====== Supplied passage ======

3. Use `rg` to confirm the actual operationId, client exports, and existing tests. Do not guess API names.
4. Inspect the worktree and preserve changes made by the user or other agents.
5. Confirm that protocol changes are backed by an approved public API schema and release notes.
## Public contract and scope
Code generation accepts only one in-repository contract:
- Device API: `contracts/device.openapi.yaml`.
Update the contract only from approved public API schemas and release notes. Do not infer fields, status codes, authentication, or security rules that public material does not define.
The `/v1/accounts/...` paths in the contract represent provider account resources within the Device API. Account management, authorization, and runtime operations remain in SDK scope and must not be confused with a separate authentication service.
## Choose the client
- Use `UnifyPortDeviceClient` for the Device API. Its configuration type is `DeviceClientConfig`, and it authenticates with `X-Api-Key`.
Do not pass an API key or base URL as a normal operation parameter. Passwords, codes, or session payloads required for provider account authorization may be passed only through the corresponding typed operations and must be treated as sensitive input.
## Shared usage rules
### Using an existing operation
1. Import the client and types from the package root.

======

The task:
Answer these questions from the Device API guide:
1. Which file is the only in-repository contract that code generation accepts?
2. Which header does `UnifyPortDeviceClient` use to authenticate?
3. Where should the client and types be imported from when using an existing operation?
The items after this point are separate from the Device API guide.

====== Provided information ======

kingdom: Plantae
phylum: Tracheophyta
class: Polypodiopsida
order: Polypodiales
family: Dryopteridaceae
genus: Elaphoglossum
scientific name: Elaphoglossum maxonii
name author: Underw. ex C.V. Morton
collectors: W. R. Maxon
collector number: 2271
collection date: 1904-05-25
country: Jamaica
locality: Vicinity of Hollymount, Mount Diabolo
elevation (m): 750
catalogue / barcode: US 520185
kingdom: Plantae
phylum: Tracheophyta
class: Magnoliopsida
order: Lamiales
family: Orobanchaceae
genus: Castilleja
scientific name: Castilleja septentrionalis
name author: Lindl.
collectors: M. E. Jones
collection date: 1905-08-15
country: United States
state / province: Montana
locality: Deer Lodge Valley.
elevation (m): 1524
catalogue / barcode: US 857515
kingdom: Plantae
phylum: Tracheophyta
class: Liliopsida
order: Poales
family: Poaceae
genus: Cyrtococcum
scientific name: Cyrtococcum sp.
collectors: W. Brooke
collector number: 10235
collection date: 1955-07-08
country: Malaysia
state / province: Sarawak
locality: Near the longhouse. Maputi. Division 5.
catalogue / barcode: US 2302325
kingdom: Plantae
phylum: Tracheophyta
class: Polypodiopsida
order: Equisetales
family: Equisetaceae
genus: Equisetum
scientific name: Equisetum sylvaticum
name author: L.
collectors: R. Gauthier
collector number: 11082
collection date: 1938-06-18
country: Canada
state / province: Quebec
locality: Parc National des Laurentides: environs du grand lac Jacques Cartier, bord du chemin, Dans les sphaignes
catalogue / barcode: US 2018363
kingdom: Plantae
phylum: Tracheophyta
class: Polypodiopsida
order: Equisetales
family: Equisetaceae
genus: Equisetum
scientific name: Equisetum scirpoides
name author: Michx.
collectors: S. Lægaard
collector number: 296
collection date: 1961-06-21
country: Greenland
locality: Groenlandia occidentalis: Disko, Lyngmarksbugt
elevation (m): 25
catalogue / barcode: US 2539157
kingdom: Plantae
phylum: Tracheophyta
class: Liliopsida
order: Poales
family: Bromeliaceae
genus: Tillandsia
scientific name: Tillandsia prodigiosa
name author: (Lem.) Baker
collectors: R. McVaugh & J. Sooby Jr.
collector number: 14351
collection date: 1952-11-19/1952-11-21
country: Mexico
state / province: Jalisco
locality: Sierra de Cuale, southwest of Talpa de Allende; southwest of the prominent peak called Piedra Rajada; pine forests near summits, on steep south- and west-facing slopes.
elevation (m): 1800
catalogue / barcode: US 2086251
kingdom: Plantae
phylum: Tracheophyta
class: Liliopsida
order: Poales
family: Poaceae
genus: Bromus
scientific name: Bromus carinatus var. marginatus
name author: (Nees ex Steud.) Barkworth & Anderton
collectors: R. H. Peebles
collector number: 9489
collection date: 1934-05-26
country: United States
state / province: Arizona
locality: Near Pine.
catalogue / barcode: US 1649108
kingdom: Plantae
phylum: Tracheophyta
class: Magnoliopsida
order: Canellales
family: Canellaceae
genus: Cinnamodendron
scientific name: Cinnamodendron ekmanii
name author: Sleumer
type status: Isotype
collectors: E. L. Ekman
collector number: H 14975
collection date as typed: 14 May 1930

======

Answer to this exercise:
1. `contracts/device.openapi.yaml`
2. `X-Api-Key`
3. The package root.